The story then switches to Layla, a restaurant kitchen worker who comes across flaky and flighty, but that's her way of hiding the fact that she often gets lost and doesn't remember things including her past. The people she works with think she's a bit off. Not all there:
" . . . Her eyes and nose burned. A droning buzz filled the space between her ears. Her vision flashed with blotches of red and black. She braced her palm against the wall."
With episodes like that, her job becomes iffy, and she's on the verge of being fired. With no place to live, the bartender Esteban kindly takes her in as a roommate.
One day a waitress doesn't show up, and Layla is enlisted to fill the spot waiting tables. A customer recognizes her as someone named Maggie Wallace. Layla freaks out when he approaches her.
Next, we meet Maggie Wallace. She's waking up on the side of the road after being hit by a car:
"The sky overhead was a cheerful and cloudless blue. She stared up at it while her ears throbbed and buzzed.
"'Did someone call 911?' Sound returned, the shield of white noise pierced by a man's shouted plea. He hunched over her, blocking her view of the sky. 'You ran right out in front of me!'"
In the hospital, she's told she'd been running from a pursuer. She doesn’t remember that.
But don't worry! No spoilers here! Readers will see this coming, and perhaps are meant to. Remember. Mina is still missing!
This is not light reading. And kudos to Kosa for her excellent writing.
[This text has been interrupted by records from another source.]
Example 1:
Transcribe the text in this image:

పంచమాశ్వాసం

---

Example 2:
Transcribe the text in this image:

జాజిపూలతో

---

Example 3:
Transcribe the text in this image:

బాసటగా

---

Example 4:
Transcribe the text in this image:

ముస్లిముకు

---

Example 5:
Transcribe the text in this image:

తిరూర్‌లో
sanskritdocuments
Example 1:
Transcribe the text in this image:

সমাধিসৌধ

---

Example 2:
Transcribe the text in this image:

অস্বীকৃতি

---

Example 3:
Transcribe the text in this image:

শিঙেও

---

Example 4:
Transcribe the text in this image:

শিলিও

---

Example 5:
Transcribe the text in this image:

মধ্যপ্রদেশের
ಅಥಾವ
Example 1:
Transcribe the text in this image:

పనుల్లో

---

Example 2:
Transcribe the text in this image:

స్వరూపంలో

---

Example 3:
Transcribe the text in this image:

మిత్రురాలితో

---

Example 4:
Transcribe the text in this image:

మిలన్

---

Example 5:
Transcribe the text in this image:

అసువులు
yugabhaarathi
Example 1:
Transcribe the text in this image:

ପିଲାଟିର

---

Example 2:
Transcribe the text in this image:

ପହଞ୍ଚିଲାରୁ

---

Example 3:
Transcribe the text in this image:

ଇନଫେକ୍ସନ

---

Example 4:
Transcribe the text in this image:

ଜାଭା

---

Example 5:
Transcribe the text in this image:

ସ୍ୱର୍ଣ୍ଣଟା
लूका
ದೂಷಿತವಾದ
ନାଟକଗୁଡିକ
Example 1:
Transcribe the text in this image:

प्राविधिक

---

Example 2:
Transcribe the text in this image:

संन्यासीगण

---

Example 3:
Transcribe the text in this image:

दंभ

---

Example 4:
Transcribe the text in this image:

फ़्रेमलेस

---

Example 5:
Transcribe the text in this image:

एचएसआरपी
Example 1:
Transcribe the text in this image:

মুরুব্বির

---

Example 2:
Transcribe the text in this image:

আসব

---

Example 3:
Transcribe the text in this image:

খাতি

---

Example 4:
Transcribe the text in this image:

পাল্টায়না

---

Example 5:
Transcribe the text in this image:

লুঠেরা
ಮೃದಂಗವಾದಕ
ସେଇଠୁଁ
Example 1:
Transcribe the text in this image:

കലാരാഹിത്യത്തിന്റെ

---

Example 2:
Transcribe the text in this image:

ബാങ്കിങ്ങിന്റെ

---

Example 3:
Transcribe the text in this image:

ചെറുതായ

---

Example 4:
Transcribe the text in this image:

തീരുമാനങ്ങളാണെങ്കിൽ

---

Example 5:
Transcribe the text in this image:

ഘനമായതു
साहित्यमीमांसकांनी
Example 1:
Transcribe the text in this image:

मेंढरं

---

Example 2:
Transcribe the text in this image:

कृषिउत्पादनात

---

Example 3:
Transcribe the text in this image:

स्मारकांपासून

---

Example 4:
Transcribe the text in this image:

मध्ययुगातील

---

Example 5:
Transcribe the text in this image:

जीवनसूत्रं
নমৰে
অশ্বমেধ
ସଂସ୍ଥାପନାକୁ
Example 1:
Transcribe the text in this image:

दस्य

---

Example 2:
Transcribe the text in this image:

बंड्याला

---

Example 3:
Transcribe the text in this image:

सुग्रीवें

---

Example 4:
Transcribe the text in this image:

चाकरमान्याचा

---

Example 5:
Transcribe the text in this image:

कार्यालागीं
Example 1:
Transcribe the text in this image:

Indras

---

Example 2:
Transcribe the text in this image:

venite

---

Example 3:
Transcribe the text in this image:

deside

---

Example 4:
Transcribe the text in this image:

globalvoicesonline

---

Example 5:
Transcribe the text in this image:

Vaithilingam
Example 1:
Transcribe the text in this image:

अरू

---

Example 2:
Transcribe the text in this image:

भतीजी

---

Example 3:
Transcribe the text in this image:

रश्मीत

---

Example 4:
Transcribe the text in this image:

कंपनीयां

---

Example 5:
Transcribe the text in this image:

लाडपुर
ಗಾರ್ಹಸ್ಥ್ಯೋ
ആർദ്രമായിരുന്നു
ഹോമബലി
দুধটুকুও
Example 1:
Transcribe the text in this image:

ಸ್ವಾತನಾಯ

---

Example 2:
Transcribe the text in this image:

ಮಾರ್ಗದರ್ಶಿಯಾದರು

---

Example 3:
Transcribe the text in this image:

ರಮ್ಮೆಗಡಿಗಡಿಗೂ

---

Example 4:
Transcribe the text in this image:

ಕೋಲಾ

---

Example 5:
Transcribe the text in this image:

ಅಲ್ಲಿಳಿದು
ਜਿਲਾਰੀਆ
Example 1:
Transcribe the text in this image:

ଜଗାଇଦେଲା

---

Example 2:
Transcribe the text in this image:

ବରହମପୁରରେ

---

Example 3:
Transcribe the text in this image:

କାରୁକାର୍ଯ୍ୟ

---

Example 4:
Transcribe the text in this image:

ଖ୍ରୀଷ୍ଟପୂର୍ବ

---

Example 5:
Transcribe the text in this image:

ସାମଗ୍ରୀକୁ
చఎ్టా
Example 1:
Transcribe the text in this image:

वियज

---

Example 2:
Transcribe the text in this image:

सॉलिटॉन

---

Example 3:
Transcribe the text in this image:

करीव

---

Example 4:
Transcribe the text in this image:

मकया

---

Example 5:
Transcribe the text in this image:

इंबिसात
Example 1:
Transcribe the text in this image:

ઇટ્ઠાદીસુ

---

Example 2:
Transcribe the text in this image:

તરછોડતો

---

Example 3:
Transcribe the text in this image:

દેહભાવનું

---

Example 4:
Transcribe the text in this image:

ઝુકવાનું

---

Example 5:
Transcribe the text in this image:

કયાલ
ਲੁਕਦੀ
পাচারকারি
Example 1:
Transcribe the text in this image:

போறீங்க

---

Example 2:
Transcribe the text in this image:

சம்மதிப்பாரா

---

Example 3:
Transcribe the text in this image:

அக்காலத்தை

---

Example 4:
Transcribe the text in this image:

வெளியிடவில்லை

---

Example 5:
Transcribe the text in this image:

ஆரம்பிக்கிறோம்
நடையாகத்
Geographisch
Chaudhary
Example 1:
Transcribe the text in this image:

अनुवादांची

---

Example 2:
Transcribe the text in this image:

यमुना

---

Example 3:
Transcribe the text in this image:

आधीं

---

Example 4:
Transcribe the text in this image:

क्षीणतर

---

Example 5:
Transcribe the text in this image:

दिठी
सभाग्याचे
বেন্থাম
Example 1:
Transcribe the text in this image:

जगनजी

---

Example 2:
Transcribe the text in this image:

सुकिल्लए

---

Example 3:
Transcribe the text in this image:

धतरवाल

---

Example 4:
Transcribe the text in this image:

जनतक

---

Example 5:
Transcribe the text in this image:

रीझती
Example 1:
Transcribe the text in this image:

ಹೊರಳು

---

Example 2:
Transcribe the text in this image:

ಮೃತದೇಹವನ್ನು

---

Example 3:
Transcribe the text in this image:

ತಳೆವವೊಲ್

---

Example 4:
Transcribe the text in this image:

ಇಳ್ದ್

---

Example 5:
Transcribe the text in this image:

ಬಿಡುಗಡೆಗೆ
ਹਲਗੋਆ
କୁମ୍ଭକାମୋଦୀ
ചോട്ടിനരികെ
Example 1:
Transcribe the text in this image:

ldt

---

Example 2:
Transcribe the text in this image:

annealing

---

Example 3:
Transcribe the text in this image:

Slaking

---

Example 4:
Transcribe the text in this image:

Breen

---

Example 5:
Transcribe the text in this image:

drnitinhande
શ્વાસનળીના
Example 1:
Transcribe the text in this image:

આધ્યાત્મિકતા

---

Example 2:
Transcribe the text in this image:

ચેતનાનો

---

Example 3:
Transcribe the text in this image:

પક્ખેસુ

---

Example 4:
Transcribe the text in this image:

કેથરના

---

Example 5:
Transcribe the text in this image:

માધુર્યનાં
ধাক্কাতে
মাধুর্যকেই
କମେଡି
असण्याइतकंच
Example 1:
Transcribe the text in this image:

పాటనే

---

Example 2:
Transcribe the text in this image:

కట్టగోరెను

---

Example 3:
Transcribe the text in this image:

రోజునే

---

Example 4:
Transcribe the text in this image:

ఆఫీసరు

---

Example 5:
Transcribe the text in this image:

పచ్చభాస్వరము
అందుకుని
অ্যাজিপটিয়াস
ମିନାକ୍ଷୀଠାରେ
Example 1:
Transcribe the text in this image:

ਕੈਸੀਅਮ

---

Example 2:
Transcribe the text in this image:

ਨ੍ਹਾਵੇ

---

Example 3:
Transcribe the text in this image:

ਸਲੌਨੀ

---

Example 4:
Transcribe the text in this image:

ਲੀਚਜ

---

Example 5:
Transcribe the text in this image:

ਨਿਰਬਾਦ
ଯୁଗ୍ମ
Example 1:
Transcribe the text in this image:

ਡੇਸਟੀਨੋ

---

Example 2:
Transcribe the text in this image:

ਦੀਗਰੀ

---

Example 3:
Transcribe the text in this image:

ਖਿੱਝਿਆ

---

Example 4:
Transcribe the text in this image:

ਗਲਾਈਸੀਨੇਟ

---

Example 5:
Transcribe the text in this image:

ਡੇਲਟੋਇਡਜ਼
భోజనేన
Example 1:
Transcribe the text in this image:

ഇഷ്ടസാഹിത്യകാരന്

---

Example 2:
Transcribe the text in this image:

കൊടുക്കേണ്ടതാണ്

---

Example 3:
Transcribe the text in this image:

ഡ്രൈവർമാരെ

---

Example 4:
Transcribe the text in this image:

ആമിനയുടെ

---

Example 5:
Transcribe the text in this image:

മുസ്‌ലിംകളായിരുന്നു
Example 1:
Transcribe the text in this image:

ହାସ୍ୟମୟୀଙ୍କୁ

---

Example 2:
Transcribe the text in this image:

It's tricky to write scenes with a character living in one reality who doesn't remember her past, then to write scenes with her alter ego living in a different reality who also doesn't remember her past. This is what will keep readers enthralled to the surprising end though admittedly the internal dialogue of characters who have no memory can be anxiety producing. The payoff is readers eventually find out who the cake is for.
Kosa blends secrets, lies, revenge, and deceit into a complex stunner of a book.
It is also lightly sprinkled with F-bombs, which some readers will find unnecessary in an already colorful story.